● **WHAT IS EXPECTED**
How many lines in the rows below contain the string "image"? Reply with the number alone.

● **INPUT**
+-------+

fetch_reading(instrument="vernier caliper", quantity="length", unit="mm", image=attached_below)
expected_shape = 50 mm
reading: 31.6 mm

+-------+

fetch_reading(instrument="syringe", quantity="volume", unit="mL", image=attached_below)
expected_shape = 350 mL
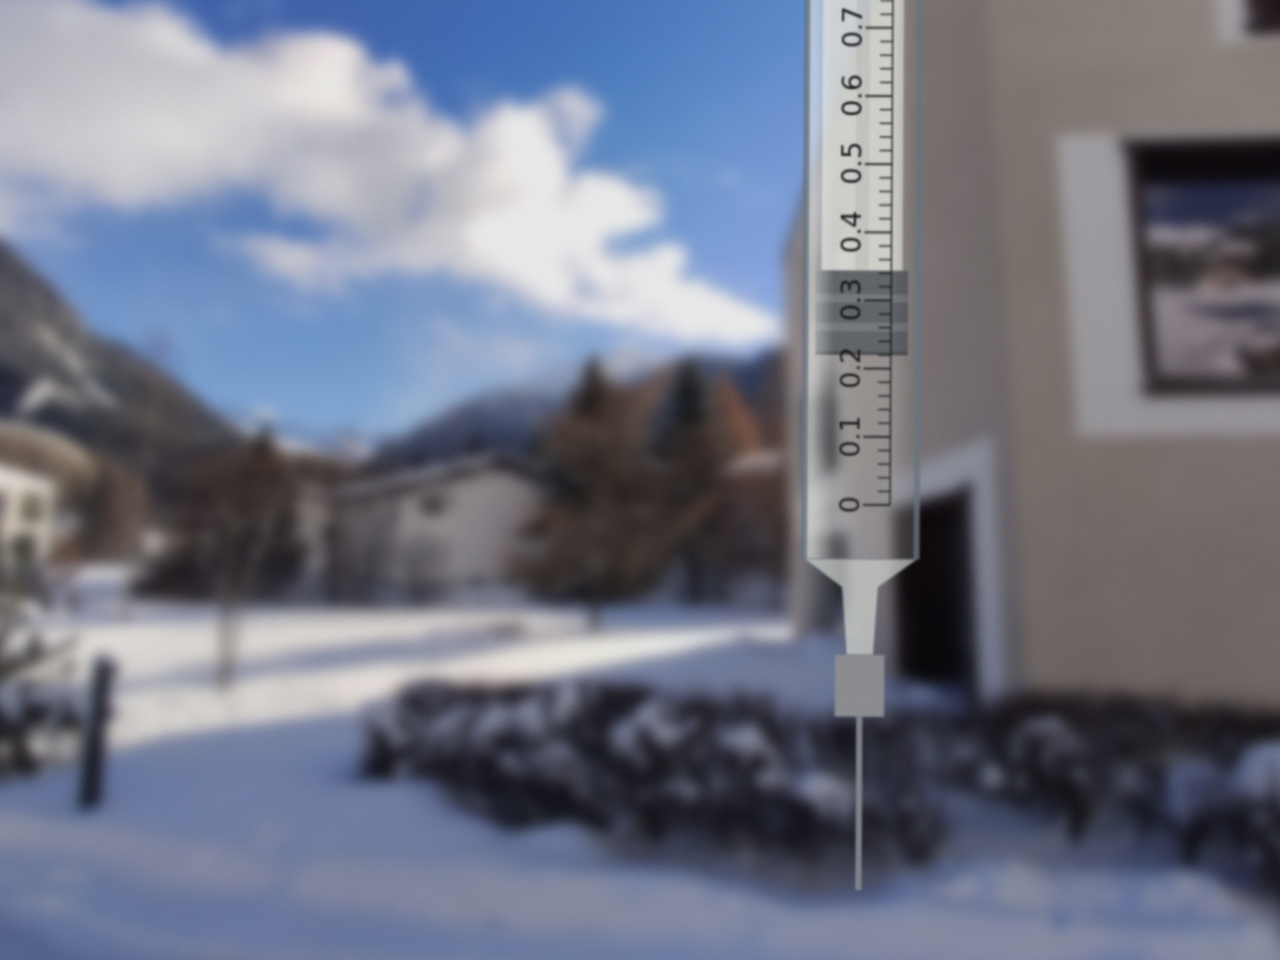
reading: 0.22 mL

+-------+

● **ANSWER SECTION**
2